Assignment
What follows is a set of records; restate each one word for word and drop the pictures.

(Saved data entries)
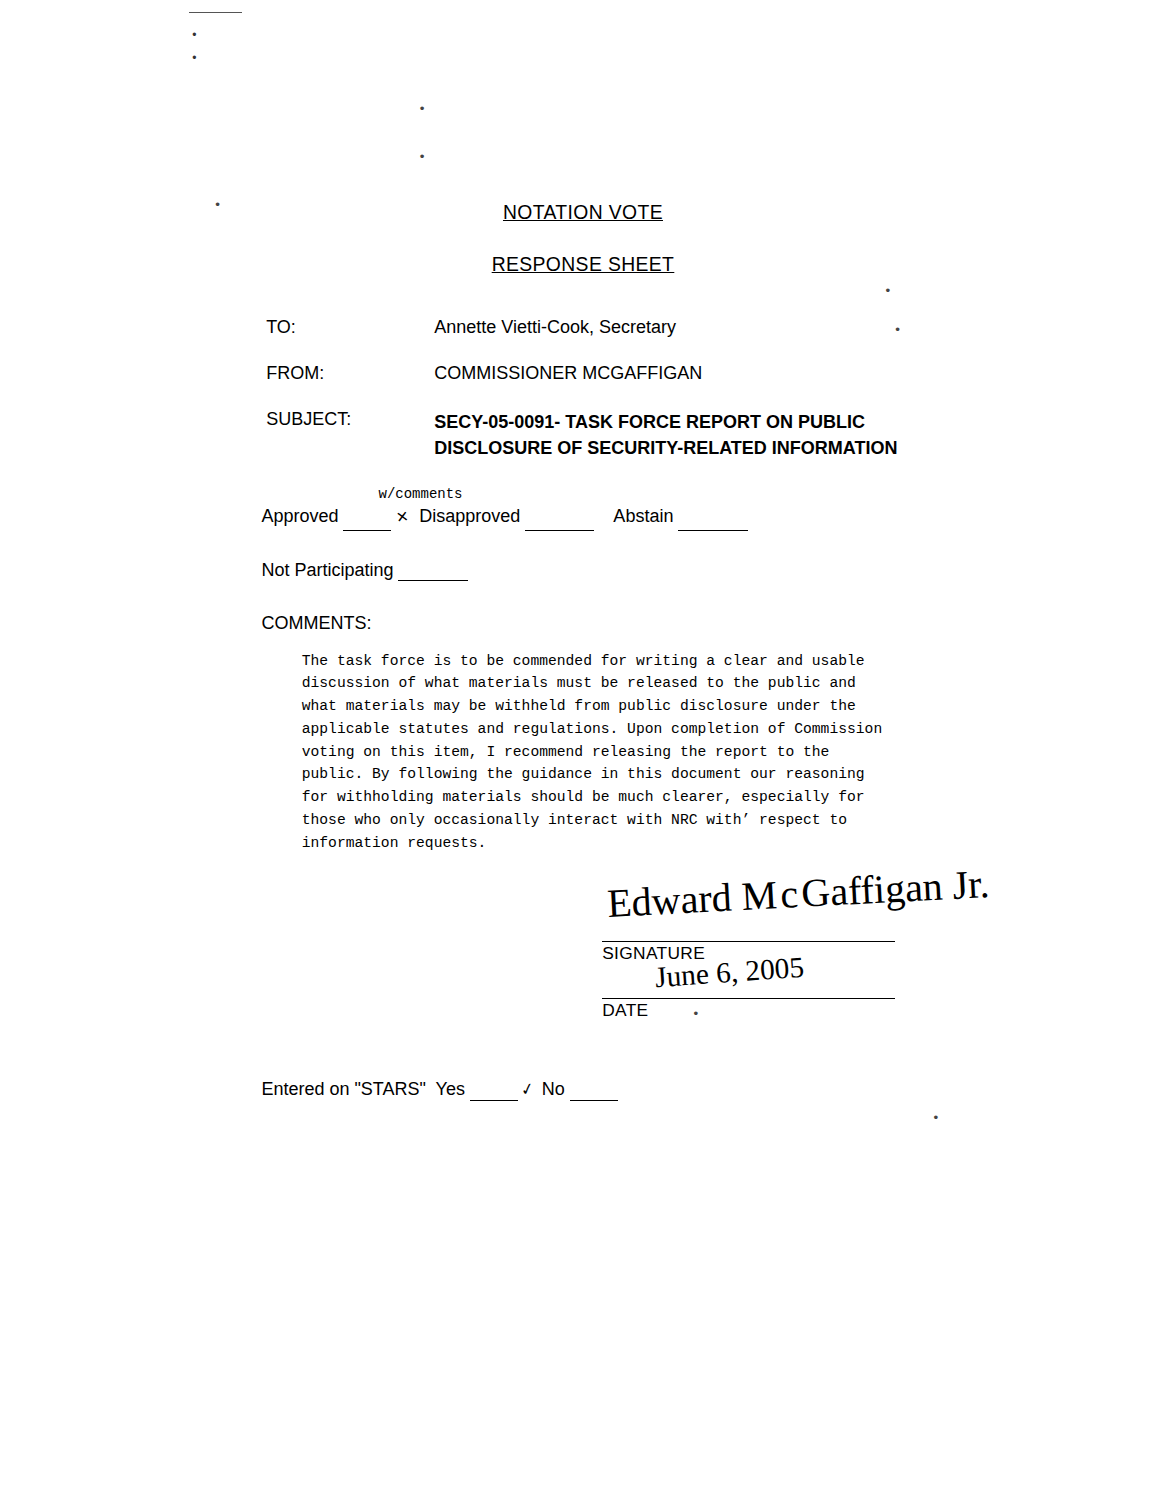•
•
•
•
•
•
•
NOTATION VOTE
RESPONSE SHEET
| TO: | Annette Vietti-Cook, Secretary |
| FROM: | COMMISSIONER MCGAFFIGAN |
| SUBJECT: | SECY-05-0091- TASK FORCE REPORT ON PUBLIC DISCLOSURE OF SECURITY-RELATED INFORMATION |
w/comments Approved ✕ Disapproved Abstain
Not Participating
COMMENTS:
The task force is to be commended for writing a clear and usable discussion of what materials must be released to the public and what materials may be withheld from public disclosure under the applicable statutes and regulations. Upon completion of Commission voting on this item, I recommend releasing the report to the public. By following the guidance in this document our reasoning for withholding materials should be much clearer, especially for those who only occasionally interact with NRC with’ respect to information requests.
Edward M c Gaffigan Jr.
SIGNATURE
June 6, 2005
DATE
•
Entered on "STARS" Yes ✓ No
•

The answer
•
•
•
•
•
•
•
NOTATION VOTE
RESPONSE SHEET
| TO: | Annette Vietti-Cook, Secretary |
| FROM: | COMMISSIONER MCGAFFIGAN |
| SUBJECT: | SECY-05-0091- TASK FORCE REPORT ON PUBLIC DISCLOSURE OF SECURITY-RELATED INFORMATION |
w/comments Approved ✕ Disapproved Abstain
Not Participating
COMMENTS:
The task force is to be commended for writing a clear and usable discussion of what materials must be released to the public and what materials may be withheld from public disclosure under the applicable statutes and regulations. Upon completion of Commission voting on this item, I recommend releasing the report to the public. By following the guidance in this document our reasoning for withholding materials should be much clearer, especially for those who only occasionally interact with NRC with’ respect to information requests.
Edward M c Gaffigan Jr.
SIGNATURE
June 6, 2005
DATE
•
Entered on "STARS" Yes ✓ No
•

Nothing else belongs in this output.